Hidden Technical Debt in AI

Jul 17, 2025 / AI

That little black box in the middle is machine learning code.

$Screenshot 2025-07-17 at 8.59.31\u202fAM.png$

I remember reading Google’s 2015 Hidden Technical Debt in ML paper & thinking how little of a machine learning application was actual machine learning.

The vast majority was infrastructure, data management, & operational complexity.

With the dawn of AI, it seemed large language models would subsume these boxes. The promise was simplicity : drop in an LLM & watch it handle everything from customer service to code generation. No more complex pipelines or brittle integrations.

But in building internal applications, we’ve observed a similar dynamic with AI.

$Screenshot 2025-07-17 at 8.56.49\u202fAM.png$

Agents need lots of context, like a human : how is the CRM structured, what do we enter into each field - but input is expensive the Hungry, Hungry AI model.

Reducing cost means writing deterministic software to replace the reasoning of AI.

For example, automating email management means writing tools to create Asana tasks & update the CRM.

As the number of tools increases beyond ten or fifteen tools, tool calling no longer works.

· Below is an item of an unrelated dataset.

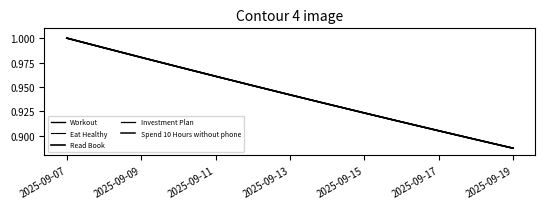

True or false: Investment Plan and Workout intersect in this chart.

False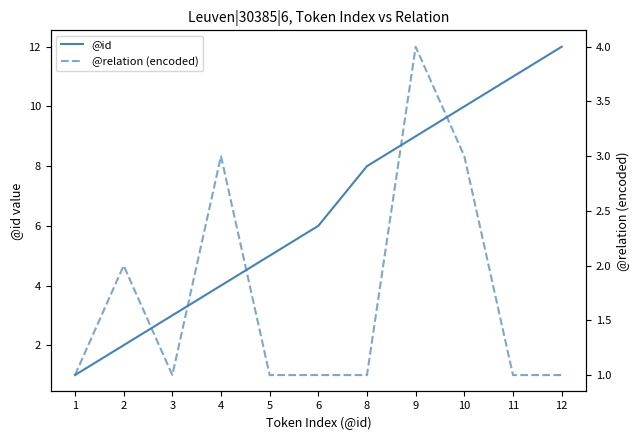

True or false: @id has a value of 2 at 6.

False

Time to spin up a classical machine learning model to select tools.

Then there’s watching the system with observability, evaluating whether it’s performant, & routing to the right model. In addition, there’s a whole category of software around making sure the AI does what it’s supposed to.

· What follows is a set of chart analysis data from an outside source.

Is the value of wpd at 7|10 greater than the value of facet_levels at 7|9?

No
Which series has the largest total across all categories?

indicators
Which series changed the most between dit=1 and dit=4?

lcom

Guardrails prevent inappropriate responses. Rate limiting stops costs from spiraling out of control when a system goes haywire.

Information retrieval (RAG - retrieval augmented generation) is essential for any production system. In my email app, I use a LanceDB vector database to find all emails from a particular sender & match their tone.

There are other techniques for knowledge management around graph RAG & specialized vector databases.

More recently, memory has become much more important. The command line interfaces for AI tools save conversation history as markdown files.

When I publish charts, I want the Theory Ventures caption at the bottom right, a particular font, colors, & styles. Those are now all saved within .gemini or .claude files in a series of cascading directories.

The original simplicity of large language models has been subsumed by enterprise-grade production complexity.

This isn’t identical to the previous generation of machine learning systems, but it follows a clear parallel. What appeared to be a simple “AI magic box” turns out to be an iceberg, with most of the engineering work hidden beneath the surface.